:: BRANO DA LEGGERE ::
/---
Recensione: “Illusione di potere” di Philip K. Dick.

Nel vasto panorama dei romanzi di Philip K. Dick, Illusione di potere (1966) non è certo al vertice, eppure la forza narrativa, la creatività, l’imprevedibilità del grande creatore di mondi immaginari compare anche qui e lascia il segno.

TRAMA


Il protagonista Eric Sweetscent medico specializzato in trapianti lavora al servizio di un uomo ricchissimo che a furia di interventi è già arrivato a centotrenta anni. E’ ossessionato da una moglie insopportabile che fa uso massiccio di droghe. Vivono in un’epoca travolta dalla guerra tra terrestri, stariani, che sono simili ai terrestri e reeg che hanno invece forma di insetti. A dispetto delle apparenze però gli stariani sono avidi, feroci e disumani, molto chiaramente nazisti, mentre i reeg sono tranquilli, pacifici e umani.
La vicenda si snoda a partire dall’uso di una nuovissima droga che ha effetti terribilmente tossici ma consente di viaggiare nel tempo. Il protagonista si trova a curare il Segretario delle Nazioni Unite, massima autorità terrestre, Gino Molinari, un dittatore da operetta, chiaramente ispirato a Benito Mussolini, che avendo abusato della droga è gravemente malato ma riesce a sfruttare altre versioni di se stesso recuperate da altre dimensioni spazio temporali.
\---
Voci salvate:
/---
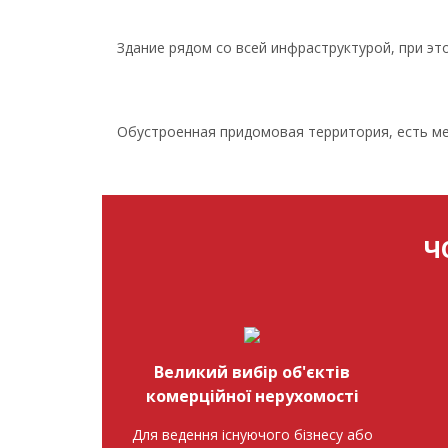
Здание рядом со всей инфраструктурой, при эт
Обустроенная придомовая территория, есть ме
Ч
Великий вибір об'єктів
комерційної нерухомості
Для ведення існуючого бізнесу або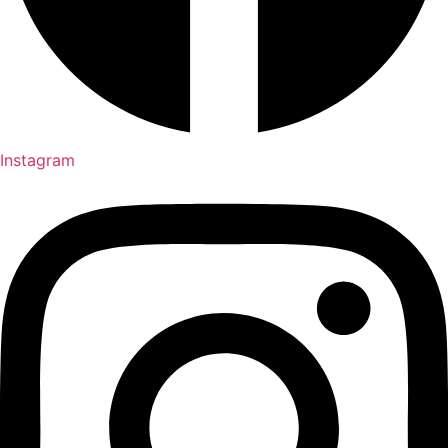
Instagram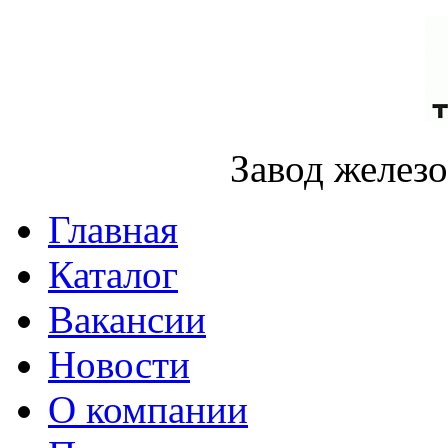
Завод желез
Главная
Каталог
Вакансии
Новости
О компании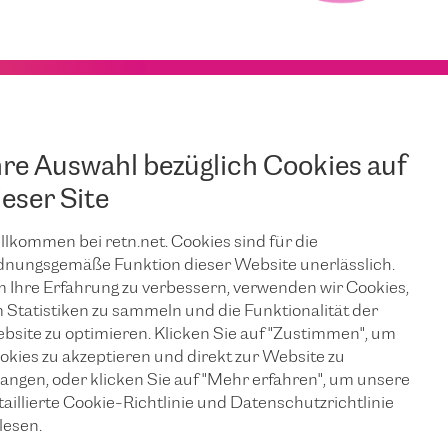
hre Auswahl bezüglich Cookies auf
ieser Site
llkommen bei retn.net. Cookies sind für die
dnungsgemäße Funktion dieser Website unerlässlich.
 Ihre Erfahrung zu verbessern, verwenden wir Cookies,
 Statistiken zu sammeln und die Funktionalität der
bsite zu optimieren. Klicken Sie auf "Zustimmen", um
okies zu akzeptieren und direkt zur Website zu
langen, oder klicken Sie auf "Mehr erfahren", um unsere
taillierte Cookie-Richtlinie und Datenschutzrichtlinie
lesen.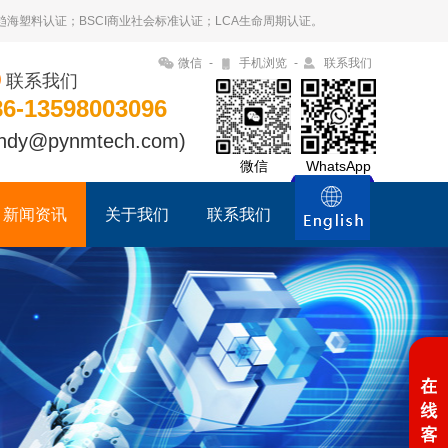
09趋海塑料认证；BSCI商业社会标准认证；LCA生命周期认证。
微信
-
手机浏览
-
联系我们
联系我们
86-13598003096
ndy@pynmtech.com)
微信
WhatsApp
新闻资讯
关于我们
联系我们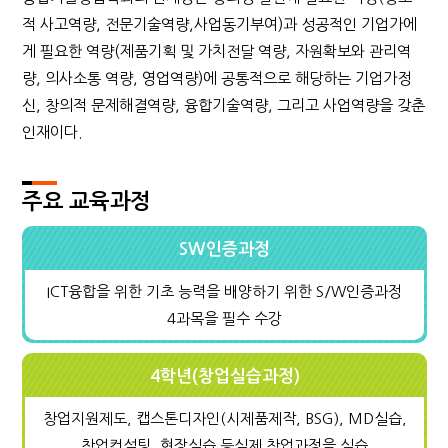
적 사고역량, 전문기술역량,사업동기부여)과 성공적인 기업가에
게 필요한 역량(제품기획 및 가치전달 역량, 자원확보와 관리역
량, 의사소통 역량, 영업역량)에 공통적으로 해당하는 기업가정
신, 창의적 문제해결역량, 융합기술역량, 그리고 사업역량을 갖춘
인재이다.
주요 교육과정
SW인증과정
ICT융합을 위한 기초 능력을 배양하기 위한 S/W인증과정
4과목을 필수 수강
4학년(창업실습과정)
창업지원제도, 캡스톤디자인(시제품제작, BSG), MD실습,
창업컨설팅, 현장실습 등실제 창업과정을 실습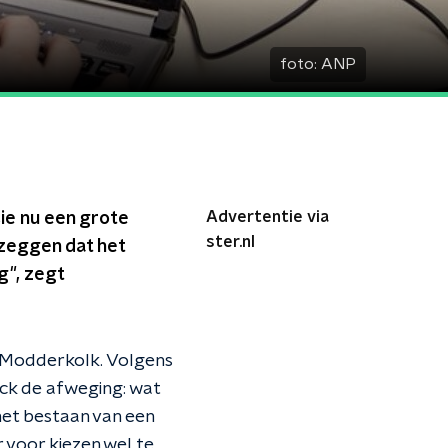
foto:
ANP
Advertentie via
sie nu een grote
ster.nl
 zeggen dat het
g", zegt
dt Modderkolk. Volgens
ck de afweging: wat
het bestaan van een
r voor kiezen wel te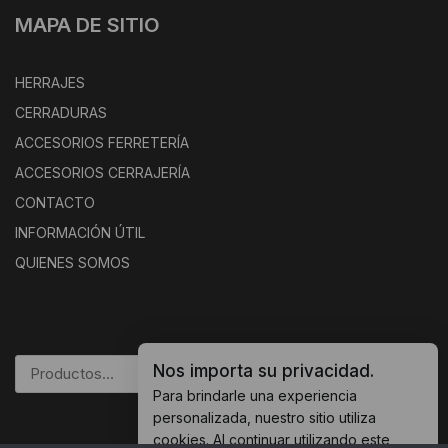
MAPA DE SITIO
HERRAJES
CERRADURAS
ACCESORIOS FERRETERÍA
ACCESORIOS CERRAJERÍA
CONTACTO
INFORMACIÓN ÚTIL
QUIENES SOMOS
Nos importa su privacidad.
BUSCAR
Para brindarle una experiencia
personalizada, nuestro sitio utiliza
cookies. Al continuar utilizando este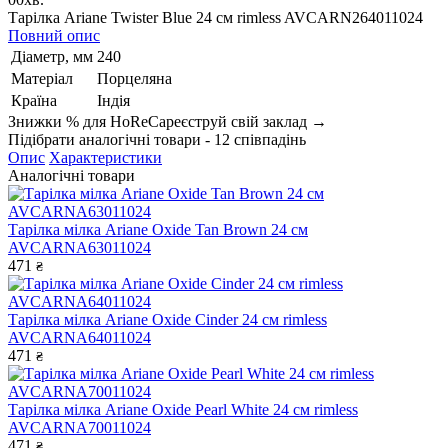
Тарілка Ariane Twister Blue 24 см rimless AVCARN264011024
Повний опис
Діаметр, мм
240
Матеріал
Порцеляна
Країна
Індія
Знижки % для HoReCa
реєструй свій заклад →
Підібрати аналогічні товари - 12 співпадінь
Опис
Характеристики
Аналогічні товари
Тарілка мілка Ariane Oxide Tan Brown 24 см
AVCARNA63011024
471
₴
Тарілка мілка Ariane Oxide Cinder 24 см rimless
AVCARNA64011024
471
₴
Тарілка мілка Ariane Oxide Pearl White 24 см rimless
AVCARNA70011024
471
₴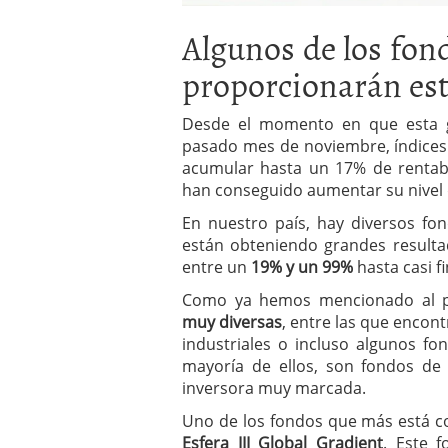
Algunos de los fon
proporcionarán es
Desde el momento en que esta gr
pasado mes de noviembre, índice
acumular hasta un 17% de rentabi
han conseguido aumentar su nivel 
En nuestro país, hay diversos fo
están obteniendo grandes resulta
entre un
19% y un 99%
hasta casi f
Como ya hemos mencionado al pr
muy diversas
, entre las que encon
industriales o incluso algunos fo
mayoría de ellos, son fondos de
inversora muy marcada.
Uno de los fondos que más está co
Esfera III Global Gradient
. Este 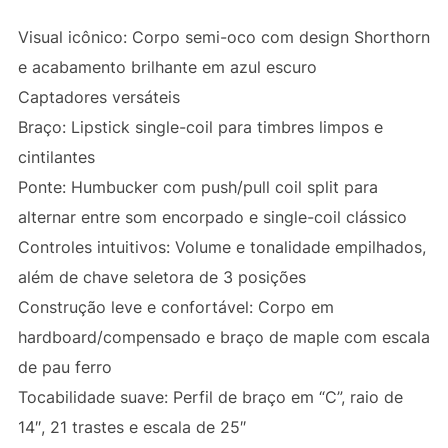
Visual icônico: Corpo semi-oco com design Shorthorn
e acabamento brilhante em azul escuro
Captadores versáteis
Braço: Lipstick single-coil para timbres limpos e
cintilantes
Ponte: Humbucker com push/pull coil split para
alternar entre som encorpado e single-coil clássico
Controles intuitivos: Volume e tonalidade empilhados,
além de chave seletora de 3 posições
Construção leve e confortável: Corpo em
hardboard/compensado e braço de maple com escala
de pau ferro
Tocabilidade suave: Perfil de braço em “C”, raio de
14″, 21 trastes e escala de 25″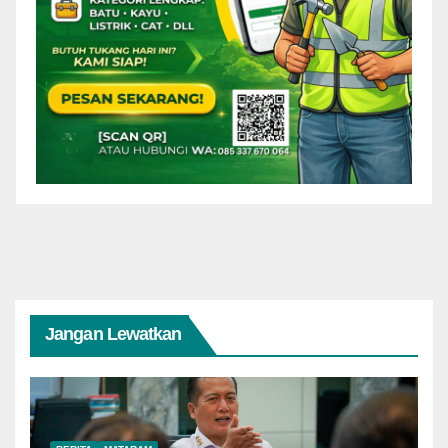
Jangan Lewatkan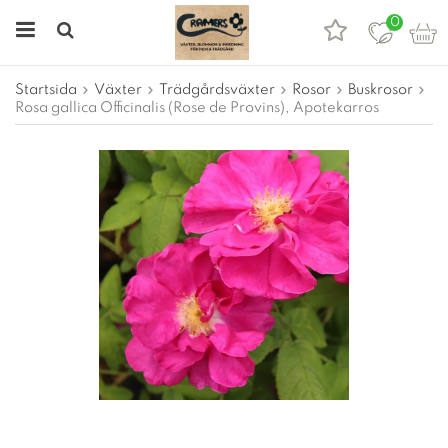
0
Startsida
Växter
Trädgårdsväxter
Rosor
Buskrosor
Rosa gallica Officinalis (Rose de Provins), Apotekarros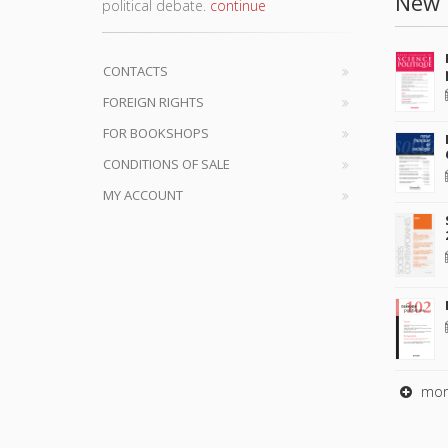
New 
political debate.
continue
CONTACTS
FOREIGN RIGHTS
FOR BOOKSHOPS
CONDITIONS OF SALE
MY ACCOUNT
mor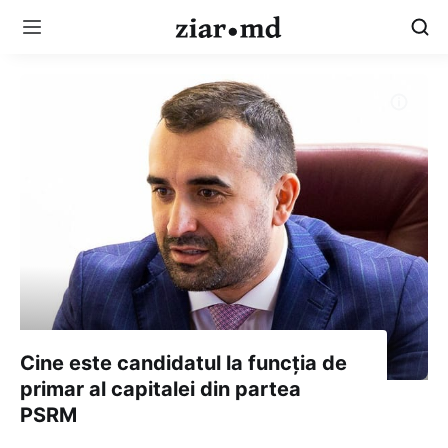
Cine este candidatul la funcția de
primar al capitalei din partea
PSRM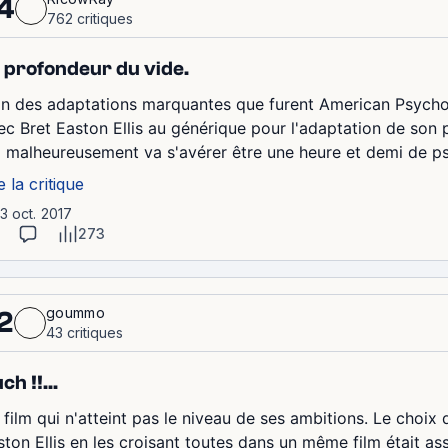
4
762 critiques
 profondeur du vide.
in des adaptations marquantes que furent American Psycho e
ec Bret Easton Ellis au générique pour l'adaptation de son 
i malheureusement va s'avérer être une heure et demi de pse
e la critique
13 oct. 2017
273
goummo
2
43 critiques
ch !!...
 film qui n'atteint pas le niveau de ses ambitions. Le choix 
ston Ellis en les croisant toutes dans un même film était as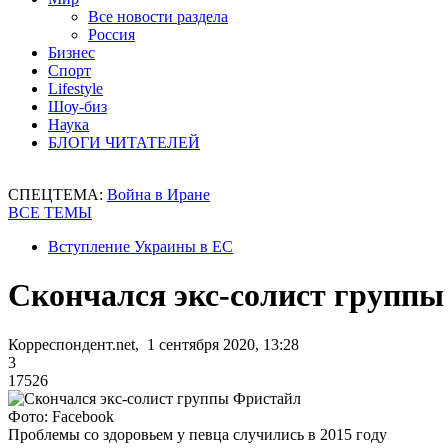
Все новости раздела
Россия
Бизнес
Спорт
Lifestyle
Шоу-биз
Наука
БЛОГИ ЧИТАТЕЛЕЙ
СПЕЦТЕМА:
Война в Иране
ВСЕ ТЕМЫ
Вступление Украины в ЕС
Скончался экс-солист групп
Корреспондент.net, 1 сентября 2020, 13:28
3
17526
Фото: Facebook
Проблемы со здоровьем у певца случились в 2015 году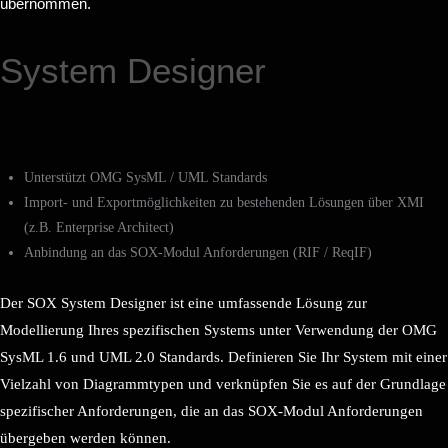
übernommen.
System Designer
Unterstützt OMG SysML / UML Standards
Import- und Exportmöglichkeiten zu bestehenden Lösungen über XMI
(z.B. Enterprise Architect)
Anbindung an das SOX-Modul Anforderungen (RIF / ReqIF)
Der SOX System Designer ist eine umfassende Lösung zur
Modellierung Ihres spezifischen Systems unter Verwendung der OMG
SysML 1.6 und UML 2.0 Standards. Definieren Sie Ihr System mit einer
Vielzahl von Diagrammtypen und verknüpfen Sie es auf der Grundlage
spezifischer Anforderungen, die an das SOX-Modul Anforderungen
übergeben werden können.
\---
:: METTITI ALLA PROVA ::
Riprendi la recensione di "Illusione di potere" e proseguila a partire dall'ultima frase riportata. Le voci costituiscono materiale a sé, distinto dalla recensione.

:: RISULTATO DELL'ESERCIZIO ::
RECENSIONE


Fa una certa impressione che in tutto il romanzo non compaia alcun personaggio positivo. Il protagonista sembra immerso in una società disgregata e respingente, nella quale non si realizzano mai legami autentici e l’unico essere con il quale riesce ad avere una conversazione dai tratti umani, è in realtà un Taxi-robot. Cioè una macchina.

Le pagine più travolgenti sono forse quelle in cui entra in gioco la droga allucinogena, certo anche per l’esperienza personale di Dick, ma tutto il romanzo gioca sul rapporto tra presente e passato, tra dimensioni temporali diverse e diverse versioni della realtà, in un intreccio vertiginoso e indistricabile.
Alla fine il protagonista che cerca di orientarsi in questo labirinto senza riuscirci si riscatta solo per via di un finale accento di umanità: restare ad accudire la moglie che nel frattempo è impazzita.
Ma il suo tentativo di orientarsi nel tempo, di fare i conti con il passato senza il quale anche il presente diventa incomprensibile, appare inesorabilmente fallito.